- [Problem requirements]: Print every entry below again exactly as written, skipping the pictures.

+++ Data in this exercise +++

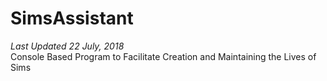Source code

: # SimsAssistant
*Last Updated 22 July, 2018*<br/>
Console Based Program to Facilitate Creation and Maintaining the Lives of Sims
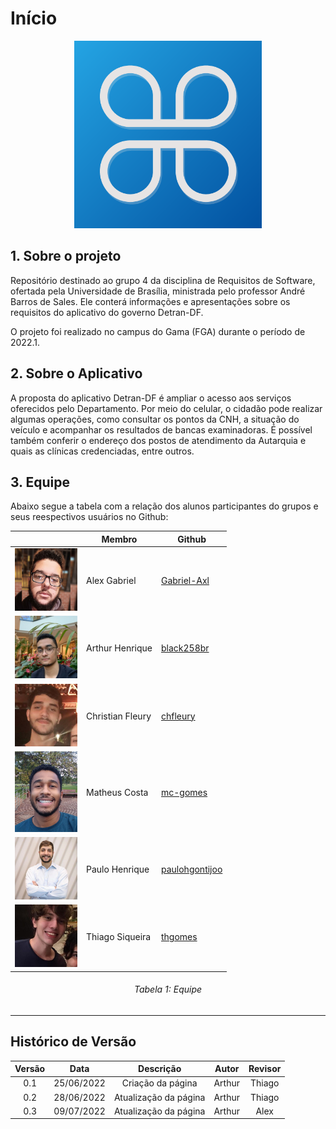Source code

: # Início

<div align="center">
<img src = "./images/detrandf_logo.png" width="300"/>
</div>

## 1. Sobre o projeto
Repositório destinado ao grupo 4 da disciplina de Requisitos de Software, ofertada pela Universidade de Brasília, ministrada pelo professor André Barros de Sales. Ele conterá informações e apresentações sobre os requisitos do aplicativo do governo Detran-DF.

O projeto foi realizado no campus do Gama (FGA) durante o período de 2022.1.

## 2. Sobre o Aplicativo
A proposta do aplicativo Detran-DF é ampliar o acesso aos serviços oferecidos pelo Departamento. Por meio do celular, o cidadão pode realizar algumas operações, como consultar os pontos da CNH, a situação do veículo e acompanhar os resultados de bancas examinadoras. É possível também conferir o endereço dos postos de atendimento da Autarquia e quais as clínicas credenciadas, entre outros.

## 3. Equipe
Abaixo segue a tabela com a relação dos alunos participantes do grupos e seus reespectivos usuários no Github:
<center>

|                                                | Membro           | Github                                              |
|------------------------------------------------|------------------|-----------------------------------------------------|
| <img src="./assets/alexx.jpg" width="100">     | Alex Gabriel     | [Gabriel-Axl](https://github.com/Gabriel-Axl)       |
| <img src="./assets/arthur.png" width="100">    | Arthur Henrique  | [black258br](https://github.com/black258br)         |
| <img src="./assets/christian.png" width="100"> | Christian Fleury | [chfleury](https://github.com/chfleury)             |  
| <img src="./assets/matheus.png" width="100">   | Matheus Costa    | [mc-gomes](https://github.com/mc-gomes)             |
| <img src="./assets/paulo.png" width="100">     | Paulo Henrique   | [paulohgontijoo](https://github.com/paulohgontijoo) |
| <img src="./assets/thiago.png" width="100">    | Thiago Siqueira  | [thgomes](https://github.com/thgomes)               |
<h6 align = "center">Tabela 1: Equipe</h6>
</center>

***
## Histórico de Versão

|  Versão   | Data | Descrição           | Autor  | Revisor|
|:-----------:|:------:|:---------------------:|:--------:|:--------:|
| 0.1 | 25/06/2022 |Criação da página    | Arthur | Thiago |
| 0.2 | 28/06/2022 |Atualização da página| Arthur | Thiago |
| 0.3 | 09/07/2022 |Atualização da página| Arthur | Alex   |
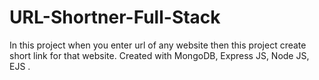 # URL-Shortner-Full-Stack
In this project when you enter url of any website then this project create short link for that website. Created with MongoDB, Express JS, Node JS, EJS .
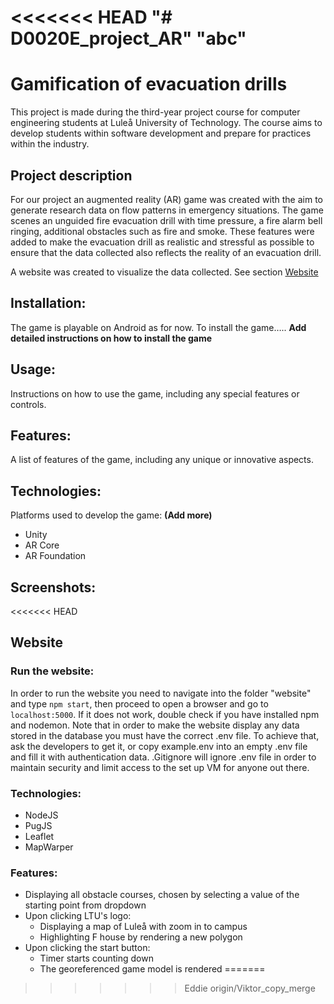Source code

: <<<<<<< HEAD
"# D0020E_project_AR" 
"abc"
=======
# Gamification of evacuation drills
This project is made during the third-year project course for computer engineering students at Luleå University of Technology. The course aims to develop students within software development and prepare for practices within the industry.

## Project description 
For our project an augmented reality (AR) game was created with the aim to generate research data on flow patterns in emergency situations. The game scenes an unguided fire evacuation drill with time pressure, a fire alarm bell ringing, additional obstacles such as fire and smoke. These features were added to make the evacuation drill as realistic and stressful as possible to ensure that the data collected also reflects the reality of an evacuation drill.

A website was created to visualize the data collected. See section [Website](#website)

## Installation: 
The game is playable on Android as for now. To install the game….. **Add detailed instructions on how to install the game**

## Usage: 
Instructions on how to use the game, including any special features or controls.

## Features:
A list of features of the game, including any unique or innovative aspects.

## Technologies: 
Platforms used to develop the game: **(Add more)**

* Unity
* AR Core
* AR Foundation

## Screenshots: 
<<<<<<< HEAD

## <a name="website"></a>Website

### Run the website:
In order to run the website you need to navigate into the folder "website" and type `npm start`, then proceed to open a browser and go to `localhost:5000`. If it does not work, double check if you have installed npm and nodemon.
Note that in order to make the website display any data stored in the database you must have the correct .env file. To achieve that, ask the developers to get it, or copy example.env into an empty .env file and fill it with authentication data. .Gitignore will ignore .env file in order to maintain security and limit access to the set up VM for anyone out there.

### Technologies:
 
* NodeJS
* PugJS
* Leaflet
* MapWarper

### Features:
- Displaying all obstacle courses, chosen by selecting a value of the starting point from dropdown
- Upon clicking LTU's logo:
  - Displaying a map of Luleå with zoom in to campus
  - Highlighting F house by rendering a new polygon
- Upon clicking the start button:
  - Timer starts counting down
  - The georeferenced game model is rendered
=======
>>>>>>> Eddie
>>>>>>> origin/Viktor_copy_merge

+++

- [Reply]:
Source code

: # SimsAssistant
*Last Updated 22 July, 2018*<br/>
Console Based Program to Facilitate Creation and Maintaining the Lives of Sims
Source code

: # Início

<div align="center">
<img src = "./images/detrandf_logo.png" width="300"/>
</div>

## 1. Sobre o projeto
Repositório destinado ao grupo 4 da disciplina de Requisitos de Software, ofertada pela Universidade de Brasília, ministrada pelo professor André Barros de Sales. Ele conterá informações e apresentações sobre os requisitos do aplicativo do governo Detran-DF.

O projeto foi realizado no campus do Gama (FGA) durante o período de 2022.1.

## 2. Sobre o Aplicativo
A proposta do aplicativo Detran-DF é ampliar o acesso aos serviços oferecidos pelo Departamento. Por meio do celular, o cidadão pode realizar algumas operações, como consultar os pontos da CNH, a situação do veículo e acompanhar os resultados de bancas examinadoras. É possível também conferir o endereço dos postos de atendimento da Autarquia e quais as clínicas credenciadas, entre outros.

## 3. Equipe
Abaixo segue a tabela com a relação dos alunos participantes do grupos e seus reespectivos usuários no Github:
<center>

|                                                | Membro           | Github                                              |
|------------------------------------------------|------------------|-----------------------------------------------------|
| <img src="./assets/alexx.jpg" width="100">     | Alex Gabriel     | [Gabriel-Axl](https://github.com/Gabriel-Axl)       |
| <img src="./assets/arthur.png" width="100">    | Arthur Henrique  | [black258br](https://github.com/black258br)         |
| <img src="./assets/christian.png" width="100"> | Christian Fleury | [chfleury](https://github.com/chfleury)             |  
| <img src="./assets/matheus.png" width="100">   | Matheus Costa    | [mc-gomes](https://github.com/mc-gomes)             |
| <img src="./assets/paulo.png" width="100">     | Paulo Henrique   | [paulohgontijoo](https://github.com/paulohgontijoo) |
| <img src="./assets/thiago.png" width="100">    | Thiago Siqueira  | [thgomes](https://github.com/thgomes)               |
<h6 align = "center">Tabela 1: Equipe</h6>
</center>

***
## Histórico de Versão

|  Versão   | Data | Descrição           | Autor  | Revisor|
|:-----------:|:------:|:---------------------:|:--------:|:--------:|
| 0.1 | 25/06/2022 |Criação da página    | Arthur | Thiago |
| 0.2 | 28/06/2022 |Atualização da página| Arthur | Thiago |
| 0.3 | 09/07/2022 |Atualização da página| Arthur | Alex   |
 # URL-Shortner-Full-Stack
In this project when you enter url of any website then this project create short link for that website. Created with MongoDB, Express JS, Node JS, EJS .
Source code

: <<<<<<< HEAD
"# D0020E_project_AR" 
"abc"
=======
# Gamification of evacuation drills
This project is made during the third-year project course for computer engineering students at Luleå University of Technology. The course aims to develop students within software development and prepare for practices within the industry.

## Project description 
For our project an augmented reality (AR) game was created with the aim to generate research data on flow patterns in emergency situations. The game scenes an unguided fire evacuation drill with time pressure, a fire alarm bell ringing, additional obstacles such as fire and smoke. These features were added to make the evacuation drill as realistic and stressful as possible to ensure that the data collected also reflects the reality of an evacuation drill.

A website was created to visualize the data collected. See section [Website](#website)

## Installation: 
The game is playable on Android as for now. To install the game….. **Add detailed instructions on how to install the game**

## Usage: 
Instructions on how to use the game, including any special features or controls.

## Features:
A list of features of the game, including any unique or innovative aspects.

## Technologies: 
Platforms used to develop the game: **(Add more)**

* Unity
* AR Core
* AR Foundation

## Screenshots: 
<<<<<<< HEAD

## <a name="website"></a>Website

### Run the website:
In order to run the website you need to navigate into the folder "website" and type `npm start`, then proceed to open a browser and go to `localhost:5000`. If it does not work, double check if you have installed npm and nodemon.
Note that in order to make the website display any data stored in the database you must have the correct .env file. To achieve that, ask the developers to get it, or copy example.env into an empty .env file and fill it with authentication data. .Gitignore will ignore .env file in order to maintain security and limit access to the set up VM for anyone out there.

### Technologies:
 
* NodeJS
* PugJS
* Leaflet
* MapWarper

### Features:
- Displaying all obstacle courses, chosen by selecting a value of the starting point from dropdown
- Upon clicking LTU's logo:
  - Displaying a map of Luleå with zoom in to campus
  - Highlighting F house by rendering a new polygon
- Upon clicking the start button:
  - Timer starts counting down
  - The georeferenced game model is rendered
=======
>>>>>>> Eddie
>>>>>>> origin/Viktor_copy_merge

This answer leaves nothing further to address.